> **What to do**: Quote the listing below from the line with "pose: elev=324.1 azim=17.6" to the line with "Dot at: (358, 294)", both of those lines included, and give only those lines.

****************

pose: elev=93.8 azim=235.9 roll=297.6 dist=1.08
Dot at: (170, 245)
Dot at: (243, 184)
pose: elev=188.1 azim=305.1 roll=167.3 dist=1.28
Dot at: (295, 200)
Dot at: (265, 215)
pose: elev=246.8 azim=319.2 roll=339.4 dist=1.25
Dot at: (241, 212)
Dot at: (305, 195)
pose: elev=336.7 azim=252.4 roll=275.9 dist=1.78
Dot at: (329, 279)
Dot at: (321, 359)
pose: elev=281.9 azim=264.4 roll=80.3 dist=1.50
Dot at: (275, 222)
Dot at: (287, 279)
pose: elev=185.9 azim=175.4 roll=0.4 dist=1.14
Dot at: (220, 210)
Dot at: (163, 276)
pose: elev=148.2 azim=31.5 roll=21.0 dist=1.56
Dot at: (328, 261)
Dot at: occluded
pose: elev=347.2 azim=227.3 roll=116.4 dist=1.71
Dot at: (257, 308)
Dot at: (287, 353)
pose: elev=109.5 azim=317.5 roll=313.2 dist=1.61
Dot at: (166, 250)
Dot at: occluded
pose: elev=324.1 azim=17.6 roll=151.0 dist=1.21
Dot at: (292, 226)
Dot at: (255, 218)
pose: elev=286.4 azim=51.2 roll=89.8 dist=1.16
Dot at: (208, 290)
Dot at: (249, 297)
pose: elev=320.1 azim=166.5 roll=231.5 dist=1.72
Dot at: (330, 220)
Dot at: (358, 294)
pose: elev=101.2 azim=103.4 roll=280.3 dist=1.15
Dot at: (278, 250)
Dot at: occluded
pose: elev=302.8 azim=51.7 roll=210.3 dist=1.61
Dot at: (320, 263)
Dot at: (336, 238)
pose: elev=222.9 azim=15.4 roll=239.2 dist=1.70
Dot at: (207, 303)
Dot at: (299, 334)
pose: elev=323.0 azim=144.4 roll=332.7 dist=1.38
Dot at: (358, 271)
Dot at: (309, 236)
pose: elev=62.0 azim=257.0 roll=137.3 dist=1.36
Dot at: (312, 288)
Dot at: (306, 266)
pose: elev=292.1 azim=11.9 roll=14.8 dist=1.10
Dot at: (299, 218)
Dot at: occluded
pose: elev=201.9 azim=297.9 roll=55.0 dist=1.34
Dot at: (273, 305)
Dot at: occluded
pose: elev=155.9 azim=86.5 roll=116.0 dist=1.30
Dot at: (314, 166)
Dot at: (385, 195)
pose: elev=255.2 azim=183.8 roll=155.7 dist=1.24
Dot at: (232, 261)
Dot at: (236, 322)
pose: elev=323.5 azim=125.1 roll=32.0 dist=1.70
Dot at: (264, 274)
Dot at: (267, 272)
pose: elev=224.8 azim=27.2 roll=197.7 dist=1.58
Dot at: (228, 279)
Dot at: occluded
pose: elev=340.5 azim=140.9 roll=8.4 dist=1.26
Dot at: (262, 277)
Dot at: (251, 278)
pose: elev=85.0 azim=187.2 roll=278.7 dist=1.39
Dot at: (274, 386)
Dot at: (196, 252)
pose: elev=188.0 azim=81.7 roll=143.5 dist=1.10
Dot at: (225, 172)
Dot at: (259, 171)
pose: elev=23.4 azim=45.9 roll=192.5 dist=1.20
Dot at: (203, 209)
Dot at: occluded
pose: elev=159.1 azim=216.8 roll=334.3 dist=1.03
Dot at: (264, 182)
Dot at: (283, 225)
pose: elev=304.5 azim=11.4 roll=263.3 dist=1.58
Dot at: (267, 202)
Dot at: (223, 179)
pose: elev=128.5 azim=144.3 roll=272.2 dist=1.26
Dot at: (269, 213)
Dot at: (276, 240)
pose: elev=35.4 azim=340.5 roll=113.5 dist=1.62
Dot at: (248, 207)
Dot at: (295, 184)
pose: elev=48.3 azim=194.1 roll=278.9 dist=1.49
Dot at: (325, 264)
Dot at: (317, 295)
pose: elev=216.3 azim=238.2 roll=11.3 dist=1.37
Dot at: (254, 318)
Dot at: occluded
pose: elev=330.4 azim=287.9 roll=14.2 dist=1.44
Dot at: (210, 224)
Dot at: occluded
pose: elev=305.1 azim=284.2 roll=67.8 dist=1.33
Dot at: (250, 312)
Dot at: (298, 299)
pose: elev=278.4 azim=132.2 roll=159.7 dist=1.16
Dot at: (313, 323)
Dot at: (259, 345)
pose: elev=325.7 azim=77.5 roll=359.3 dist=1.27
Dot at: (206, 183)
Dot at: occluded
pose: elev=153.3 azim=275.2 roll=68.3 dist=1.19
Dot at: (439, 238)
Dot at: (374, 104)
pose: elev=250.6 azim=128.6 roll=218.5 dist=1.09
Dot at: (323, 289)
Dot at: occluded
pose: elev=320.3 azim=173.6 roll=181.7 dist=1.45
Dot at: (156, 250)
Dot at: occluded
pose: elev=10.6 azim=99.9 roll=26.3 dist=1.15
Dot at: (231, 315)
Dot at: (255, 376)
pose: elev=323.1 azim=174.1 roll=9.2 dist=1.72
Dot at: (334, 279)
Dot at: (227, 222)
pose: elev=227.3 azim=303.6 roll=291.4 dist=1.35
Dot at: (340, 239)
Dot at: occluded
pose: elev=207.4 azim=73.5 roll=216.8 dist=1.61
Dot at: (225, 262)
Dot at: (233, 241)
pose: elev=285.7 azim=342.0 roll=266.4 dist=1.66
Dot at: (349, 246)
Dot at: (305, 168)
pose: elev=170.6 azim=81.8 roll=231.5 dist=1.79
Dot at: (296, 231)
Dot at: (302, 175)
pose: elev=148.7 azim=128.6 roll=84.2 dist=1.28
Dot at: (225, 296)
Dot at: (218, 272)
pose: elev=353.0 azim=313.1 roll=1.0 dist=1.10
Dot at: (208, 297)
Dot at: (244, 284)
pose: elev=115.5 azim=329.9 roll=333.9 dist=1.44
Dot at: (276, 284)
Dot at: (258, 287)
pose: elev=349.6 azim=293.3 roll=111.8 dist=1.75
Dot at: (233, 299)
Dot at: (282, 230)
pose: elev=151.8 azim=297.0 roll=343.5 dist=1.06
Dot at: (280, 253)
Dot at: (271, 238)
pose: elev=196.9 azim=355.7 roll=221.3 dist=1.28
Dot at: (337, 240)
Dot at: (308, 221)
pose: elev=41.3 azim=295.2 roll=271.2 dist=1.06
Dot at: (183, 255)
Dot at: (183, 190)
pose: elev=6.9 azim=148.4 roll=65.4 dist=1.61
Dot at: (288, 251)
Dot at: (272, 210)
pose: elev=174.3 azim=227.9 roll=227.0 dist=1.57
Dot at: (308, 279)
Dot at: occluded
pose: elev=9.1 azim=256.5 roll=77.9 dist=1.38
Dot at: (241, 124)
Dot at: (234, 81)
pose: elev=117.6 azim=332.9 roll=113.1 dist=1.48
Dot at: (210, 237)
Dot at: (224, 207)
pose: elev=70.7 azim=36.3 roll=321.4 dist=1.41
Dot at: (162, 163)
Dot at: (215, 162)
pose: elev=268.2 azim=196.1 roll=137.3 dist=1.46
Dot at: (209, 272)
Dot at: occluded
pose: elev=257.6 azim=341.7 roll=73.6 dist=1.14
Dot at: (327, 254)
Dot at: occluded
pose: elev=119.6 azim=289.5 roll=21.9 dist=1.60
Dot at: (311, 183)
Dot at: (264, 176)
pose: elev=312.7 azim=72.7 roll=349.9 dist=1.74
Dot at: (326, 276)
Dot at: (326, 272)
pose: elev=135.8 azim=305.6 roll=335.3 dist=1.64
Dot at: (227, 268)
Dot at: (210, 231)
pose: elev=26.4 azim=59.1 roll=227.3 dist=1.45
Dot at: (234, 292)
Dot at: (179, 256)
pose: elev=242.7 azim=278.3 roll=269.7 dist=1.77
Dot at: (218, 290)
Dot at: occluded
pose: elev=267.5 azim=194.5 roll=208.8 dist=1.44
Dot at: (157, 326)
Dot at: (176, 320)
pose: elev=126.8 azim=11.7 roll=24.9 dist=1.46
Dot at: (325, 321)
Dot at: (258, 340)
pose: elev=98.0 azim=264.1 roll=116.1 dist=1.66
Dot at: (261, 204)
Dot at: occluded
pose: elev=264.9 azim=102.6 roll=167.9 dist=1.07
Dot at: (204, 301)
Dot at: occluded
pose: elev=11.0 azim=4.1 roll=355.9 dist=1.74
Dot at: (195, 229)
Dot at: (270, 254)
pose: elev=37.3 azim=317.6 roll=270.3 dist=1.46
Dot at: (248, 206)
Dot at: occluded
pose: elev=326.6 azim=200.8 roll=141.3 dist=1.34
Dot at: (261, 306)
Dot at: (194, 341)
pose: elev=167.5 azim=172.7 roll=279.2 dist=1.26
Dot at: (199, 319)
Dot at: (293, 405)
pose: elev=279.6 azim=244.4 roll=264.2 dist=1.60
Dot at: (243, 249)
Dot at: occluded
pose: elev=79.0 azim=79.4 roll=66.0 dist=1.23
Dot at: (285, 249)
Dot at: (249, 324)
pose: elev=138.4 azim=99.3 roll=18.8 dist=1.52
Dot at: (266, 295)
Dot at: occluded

****************

> **Solved problem**:
pose: elev=324.1 azim=17.6 roll=151.0 dist=1.21
Dot at: (292, 226)
Dot at: (255, 218)
pose: elev=286.4 azim=51.2 roll=89.8 dist=1.16
Dot at: (208, 290)
Dot at: (249, 297)
pose: elev=320.1 azim=166.5 roll=231.5 dist=1.72
Dot at: (330, 220)
Dot at: (358, 294)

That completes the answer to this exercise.